The growing bags also have to be checked daily for signs of contamination. Any contaminated bags are removed immediately and composted.
Meeting the challenges
“Mushroom farming may look easy, but there’s a lot of hard work that goes into it, so you need to be passionate to be successful,” stresses Yolandi.
According to her, oyster mushrooms are relatively easy to grow, but require a completely sterile environment.
“Most people give up growing mushrooms because everything has to be continually sterilised, from the gloves and Petri dishes to the straw they grow in. When I pack the straw, I wear gloves, a white jacket, hair net, mask and shoe covers.

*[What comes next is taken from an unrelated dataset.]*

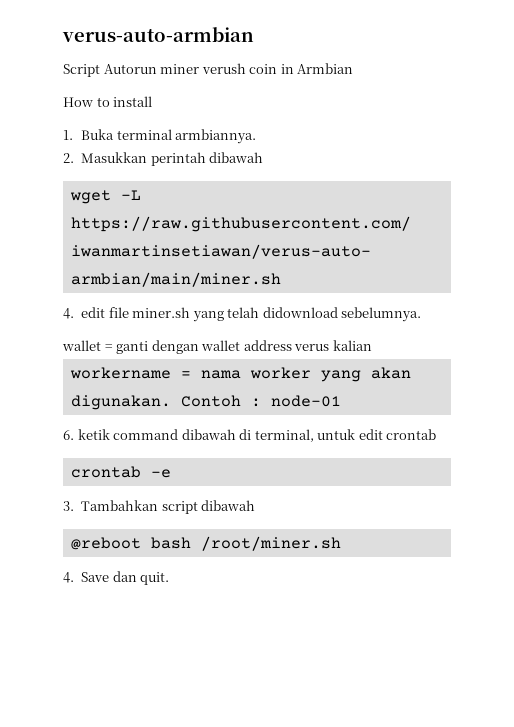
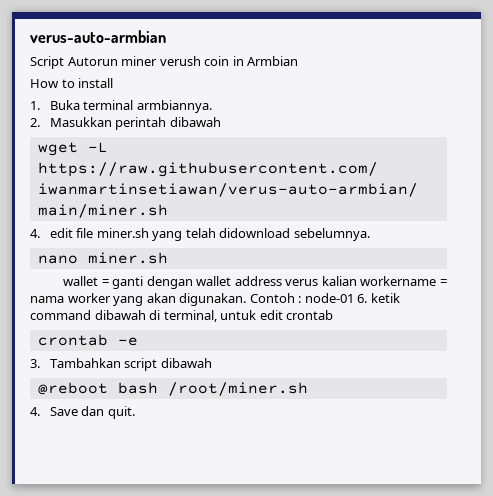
(422, 314) none -> [37,252,168,264] // nano miner.sh
(372, 345) // -> (357, 281) none
(341, 401) // -> (354, 298) none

I don’t even touch the inside of the bag while packing it. And I spray my gloves with alcohol after every two bags packed. You can’t see contamination; your growing medium just goes green,” she explains.
Yolandi says that creating awareness of the excellent taste and nutritional benefits of oyster mushrooms, and marketing her products, are ongoing challenges.
However, Dayora Oyster Mushrooms has received health and safety certification to supply Spar outlets on the West Coast and the West Coast Fruit and Vegetable Market in Vredenburg. Yolandi says supplying these outlets represents a great achievement for her, as her biggest challenge has been finding outlets to sell her produce.
Her medicinal mushrooms, even more of a niche product, will soon be available online from Zimzi Farms Produce.
As appealing packaging is essential for effective marketing and sales, Yolandi has spent much time ensuring that the labelling and appearance of her products are “just right”.
“I’m doing what I think works best. Mushrooms are packed directly into the aerated punnets, and should last for six to 10 days in the fridge,” she says.